----- Blok Teks -----

Konflik itu makin lama makin runcing, hingga akhirnya pada tahun 1984 Nyai Sholichah Wahid turun tangan. Apa yang diperankan perempuan kelahiran 11 Oktober 1922 ini sampai menjadi headline koran Kompas?
“Mungkin separuh halaman itu penuh dengan berita tentang bagaimana Bu Wahid memfasilitasi kedua kubu. Mereka bisa rekonsiliasi sehingga akhirnya sepakat untuk mengadakan Muktamar Situbondo yang ujungnya memilih Gus Dur sebagai Ketua Umum Tanfidz dan KH Ahmad Shiddiq sebagai Rais Aam NU,” ungkap pria kelahiran Jombang, 6 April 1945, ini, memberi kesaksian.
Cucu pendiri NU yang menjadi dokter spesialis paru itu masih ingat bagaimana Kompas menulis: di NU itu sangat tidak umum seorang wanita maju, biasanya wanita itu di belakang. Tapi Nyai Sholichah Wahid satu-satunya perempuan NU yang berani mengambilalih tanggung jawab untuk membantu menyelesaikan konflik di NU. Beliau mengundang kedua kubu, dan memang mereka semua hadir.

----- Catatan Tersimpan -----

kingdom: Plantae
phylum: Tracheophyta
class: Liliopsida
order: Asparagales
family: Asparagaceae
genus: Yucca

-----
----- Catatan Tersimpan -----

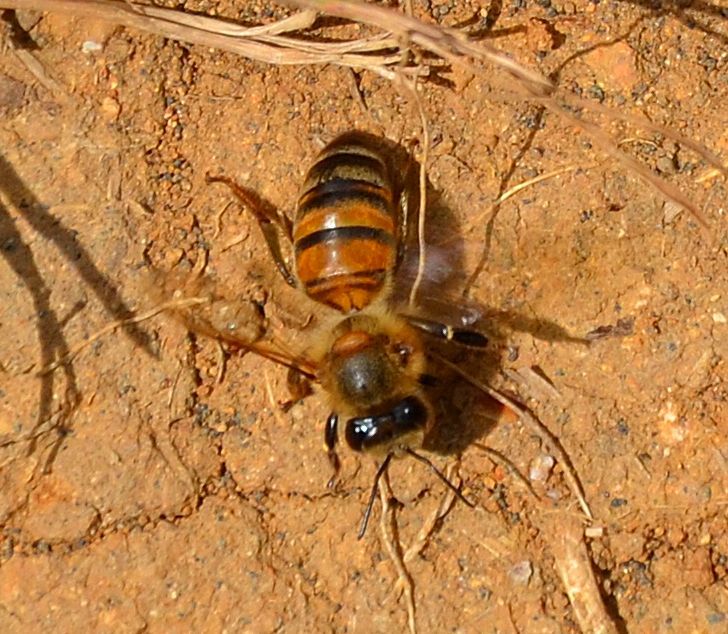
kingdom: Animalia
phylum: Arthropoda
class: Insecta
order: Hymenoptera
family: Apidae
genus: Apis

-----

Yang Perlu Dikerjakan
1. Jawablah pertanyaan berikut berdasarkan teks tentang Nyai Sholichah Wahid.
(a) Pada tahun berapa Nyai Sholichah Wahid turun tangan dalam konflik itu?
(b) Di mana muktamar yang disepakati kedua kubu diadakan?
(c) Siapa yang dipilih sebagai Rais Aam NU?
2. Kutip dengan tepat bagian teks tentang Nyai Sholichah Wahid. Mulailah dari kata-kata yang memuat "Konflik itu makin", lalu berhenti setelah "headline koran Kompas?".

Jawaban Tiap Tugas
1.
(a) Tahun 1984.
(b) Di Situbondo.
(c) KH Ahmad Shiddiq.

2.
Konflik itu makin lama makin runcing, hingga akhirnya pada tahun 1984 Nyai Sholichah Wahid turun tangan. Apa yang diperankan perempuan kelahiran 11 Oktober 1922 ini sampai menjadi headline koran Kompas?